Stored data entries:
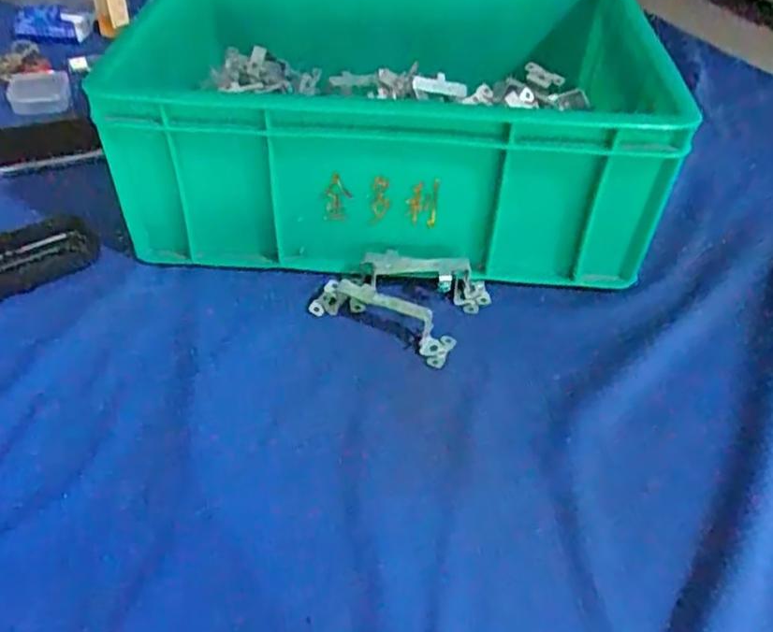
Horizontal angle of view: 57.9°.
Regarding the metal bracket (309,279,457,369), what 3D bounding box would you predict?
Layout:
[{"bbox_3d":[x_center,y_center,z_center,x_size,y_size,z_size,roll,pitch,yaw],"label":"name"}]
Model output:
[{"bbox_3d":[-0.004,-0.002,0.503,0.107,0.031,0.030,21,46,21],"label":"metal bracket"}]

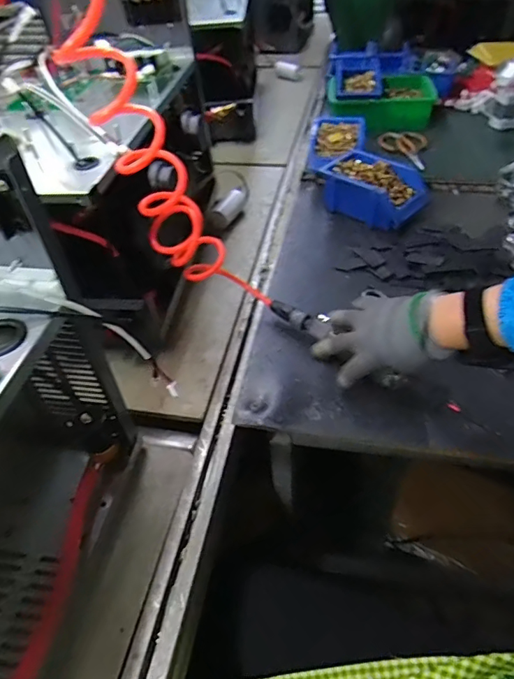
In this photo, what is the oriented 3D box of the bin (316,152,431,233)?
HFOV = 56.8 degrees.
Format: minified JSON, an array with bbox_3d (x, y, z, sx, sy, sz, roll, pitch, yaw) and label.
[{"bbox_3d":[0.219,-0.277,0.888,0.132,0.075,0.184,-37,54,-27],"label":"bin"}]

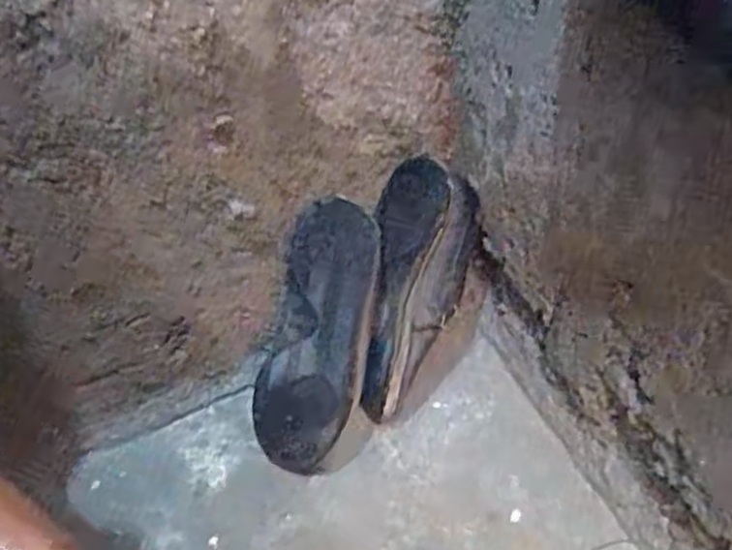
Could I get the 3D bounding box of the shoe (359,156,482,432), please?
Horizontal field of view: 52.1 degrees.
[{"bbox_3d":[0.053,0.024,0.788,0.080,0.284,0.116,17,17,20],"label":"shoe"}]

» EXERCISE
Copy each record exactly. Leave any images out of the copy.

» TASK SOLUTION
Horizontal angle of view: 57.9°.
Regarding the metal bracket (309,279,457,369), what 3D bounding box would you predict?
Layout:
[{"bbox_3d":[x_center,y_center,z_center,x_size,y_size,z_size,roll,pitch,yaw],"label":"name"}]
Model output:
[{"bbox_3d":[-0.004,-0.002,0.503,0.107,0.031,0.030,21,46,21],"label":"metal bracket"}]

In this photo, what is the oriented 3D box of the bin (316,152,431,233)?
HFOV = 56.8 degrees.
Format: minified JSON, an array with bbox_3d (x, y, z, sx, sy, sz, roll, pitch, yaw) and label.
[{"bbox_3d":[0.219,-0.277,0.888,0.132,0.075,0.184,-37,54,-27],"label":"bin"}]

Could I get the 3D bounding box of the shoe (359,156,482,432), please?
Horizontal field of view: 52.1 degrees.
[{"bbox_3d":[0.053,0.024,0.788,0.080,0.284,0.116,17,17,20],"label":"shoe"}]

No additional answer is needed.